Discovery of Latent Patterns with Hierarchical Bayesian Mixed-Membership Models and the Issue of Model Choice
Cyrille J. Joutard (GREMAQ, University Toulouse, France), Edoardo M. Airoldi (Princetone University, USA), Stephen E. Edoardo M. (Carnegie Mellon University, USA) and Tanzy M. Love (Carnegie Mellon University, USA)
Copyright: © 2008
Statistical models involving a latent structure often support clustering, classification, and other data-mining tasks. Parameterizations, specifications, and constraints of alternative models can be very different, however, and may lead to contrasting conclusions. Thus model choice becomes a fundamental issue in applications, both methodological and substantive.
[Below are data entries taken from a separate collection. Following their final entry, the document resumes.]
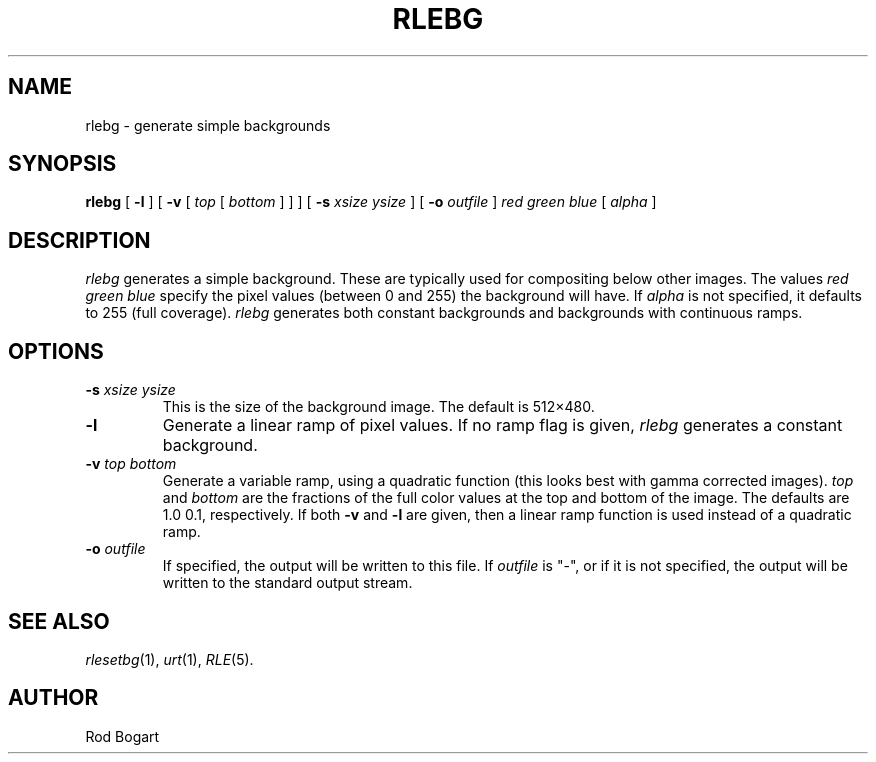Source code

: .\" Copyright (c) 1986, University of Utah
.TH RLEBG 1 "November 12, 1986" 1
.UC 4
.SH NAME
rlebg \- generate simple backgrounds
.SH SYNOPSIS
.B rlebg
[
.B \-l
] [
.B \-v
[
.I top
[
.I bottom
] ] ] [
.B \-s
.I "xsize ysize"
] [
.B \-o
.I outfile
]
.I "red green blue"
[
.I alpha
]
.SH DESCRIPTION
.IR rlebg
generates a simple background.  These are typically used for compositing
below other images.  The values
.I "red green blue"
specify the pixel values (between 0 and 255) the background will have.
If
.I alpha
is not specified, it defaults to 255 (full coverage).
.IR rlebg
generates both constant backgrounds and backgrounds with continuous
ramps.
.SH OPTIONS
.TP
.BI \-s " xsize ysize"
This is the size of the background image.  The default is 512\(mu480.
.TP
.B \-l
Generate a linear ramp of pixel values.  If no ramp flag is given,
.IR rlebg
generates a constant background.
.TP
.BI \-v " top bottom"
Generate a variable ramp, using a quadratic function (this looks best
with gamma corrected images).
.I top
and
.I bottom
are the fractions of the full color values at the top and bottom of the image.
The defaults are 1.0 0.1, respectively.  If both
.B \-v
and
.B \-l
are given, then a linear ramp function is used instead of a quadratic ramp.
.TP
.BI \-o " outfile"
If specified, the output will be written to this file.  If
.I outfile
is "\-", or if it is not specified, the output will be written to the
standard output stream.
.LP
.SH SEE ALSO
.IR rlesetbg (1),
.IR urt (1),
.IR RLE (5).
.SH AUTHOR
Rod Bogart
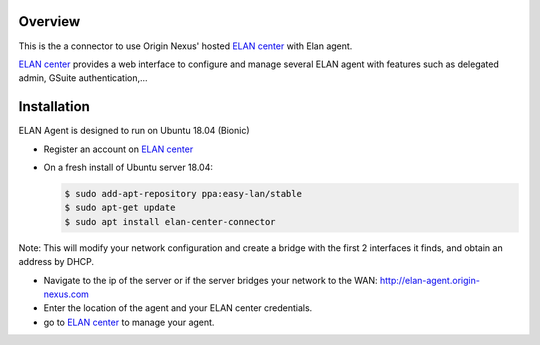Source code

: Overview
########

This is the a connector to use Origin Nexus' hosted `ELAN center <https://elan-center.origin-nexus.com>`_ with Elan agent.

`ELAN center <https://elan-center.origin-nexus.com>`_ provides a web interface to configure and manage several ELAN agent with features such as delegated admin, GSuite authentication,...



Installation
############

ELAN Agent is designed to run on Ubuntu 18.04 (Bionic)

* Register an account on `ELAN center <https://elan-center.origin-nexus.com>`_
* On a fresh install of Ubuntu server 18.04:

  .. code-block::
  
    $ sudo add-apt-repository ppa:easy-lan/stable
    $ sudo apt-get update
    $ sudo apt install elan-center-connector

Note: This will modify your network configuration and create a bridge with the first 2 interfaces it finds, and obtain an address by DHCP.

* Navigate to the ip of the server or if the server bridges your network to the WAN: http://elan-agent.origin-nexus.com
* Enter the location of the agent and your ELAN center credentials.
* go to `ELAN center <https://elan-center.origin-nexus.com>`_ to manage your agent.
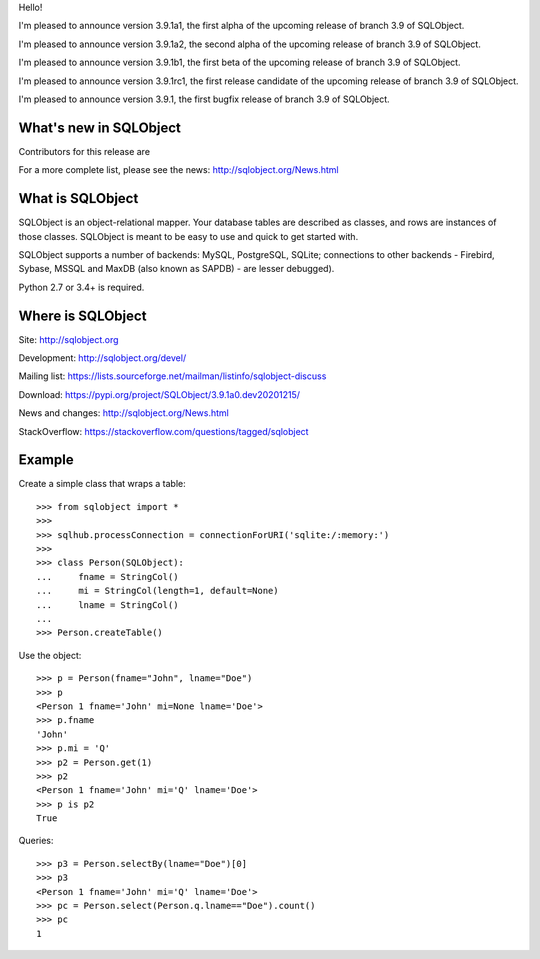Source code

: Hello!

I'm pleased to announce version 3.9.1a1, the first alpha of the upcoming
release of branch 3.9 of SQLObject.

I'm pleased to announce version 3.9.1a2, the second alpha of the upcoming
release of branch 3.9 of SQLObject.

I'm pleased to announce version 3.9.1b1, the first beta of the upcoming
release of branch 3.9 of SQLObject.

I'm pleased to announce version 3.9.1rc1, the first release candidate
of the upcoming release of branch 3.9 of SQLObject.

I'm pleased to announce version 3.9.1, the first bugfix release of branch
3.9 of SQLObject.


What's new in SQLObject
=======================

Contributors for this release are 

For a more complete list, please see the news:
http://sqlobject.org/News.html


What is SQLObject
=================

SQLObject is an object-relational mapper.  Your database tables are described
as classes, and rows are instances of those classes.  SQLObject is meant to be
easy to use and quick to get started with.

SQLObject supports a number of backends: MySQL, PostgreSQL, SQLite;
connections to other backends - Firebird, Sybase, MSSQL
and MaxDB (also known as SAPDB) - are lesser debugged).

Python 2.7 or 3.4+ is required.


Where is SQLObject
==================

Site:
http://sqlobject.org

Development:
http://sqlobject.org/devel/

Mailing list:
https://lists.sourceforge.net/mailman/listinfo/sqlobject-discuss

Download:
https://pypi.org/project/SQLObject/3.9.1a0.dev20201215/

News and changes:
http://sqlobject.org/News.html

StackOverflow:
https://stackoverflow.com/questions/tagged/sqlobject


Example
=======

Create a simple class that wraps a table::

  >>> from sqlobject import *
  >>>
  >>> sqlhub.processConnection = connectionForURI('sqlite:/:memory:')
  >>>
  >>> class Person(SQLObject):
  ...     fname = StringCol()
  ...     mi = StringCol(length=1, default=None)
  ...     lname = StringCol()
  ...
  >>> Person.createTable()

Use the object::

  >>> p = Person(fname="John", lname="Doe")
  >>> p
  <Person 1 fname='John' mi=None lname='Doe'>
  >>> p.fname
  'John'
  >>> p.mi = 'Q'
  >>> p2 = Person.get(1)
  >>> p2
  <Person 1 fname='John' mi='Q' lname='Doe'>
  >>> p is p2
  True

Queries::

  >>> p3 = Person.selectBy(lname="Doe")[0]
  >>> p3
  <Person 1 fname='John' mi='Q' lname='Doe'>
  >>> pc = Person.select(Person.q.lname=="Doe").count()
  >>> pc
  1
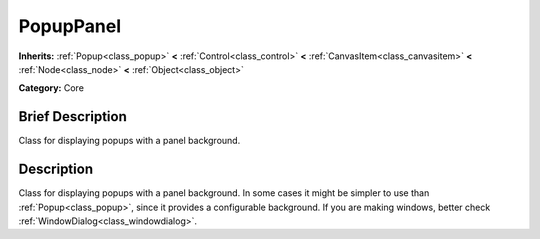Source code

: .. Generated automatically by doc/tools/makerst.py in Godot's source tree.
.. DO NOT EDIT THIS FILE, but the PopupPanel.xml source instead.
.. The source is found in doc/classes or modules/<name>/doc_classes.

.. _class_PopupPanel:

PopupPanel
==========

**Inherits:** :ref:`Popup<class_popup>` **<** :ref:`Control<class_control>` **<** :ref:`CanvasItem<class_canvasitem>` **<** :ref:`Node<class_node>` **<** :ref:`Object<class_object>`

**Category:** Core

Brief Description
-----------------

Class for displaying popups with a panel background.

Description
-----------

Class for displaying popups with a panel background. In some cases it might be simpler to use than :ref:`Popup<class_popup>`, since it provides a configurable background. If you are making windows, better check :ref:`WindowDialog<class_windowdialog>`.

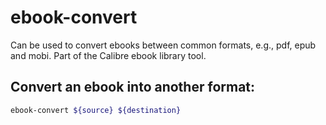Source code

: * ebook-convert

Can be used to convert ebooks between common formats, e.g., pdf, epub and mobi.
Part of the Calibre ebook library tool.

** Convert an ebook into another format:

#+BEGIN_SRC sh
  ebook-convert ${source} ${destination}
#+END_SRC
Here, we work from a general formulation of hierarchical Bayesian models of mixed-membership that subsumes many popular models successfully applied to problems in the computing, social and biological sciences. We present both parametric and nonparametric specifications for discovering latent patterns. Context for the discussion is provided by novel analyses of the following two data sets: (1) 5 years of scientific publications from the Proceedings of the National Academy of Sciences; (2) an extract on the functional disability of Americans age 65+ from the National Long Term Care Survey. For both, we elucidate strategies for model choice and our analyses bring new insights compared with earlier published analyses.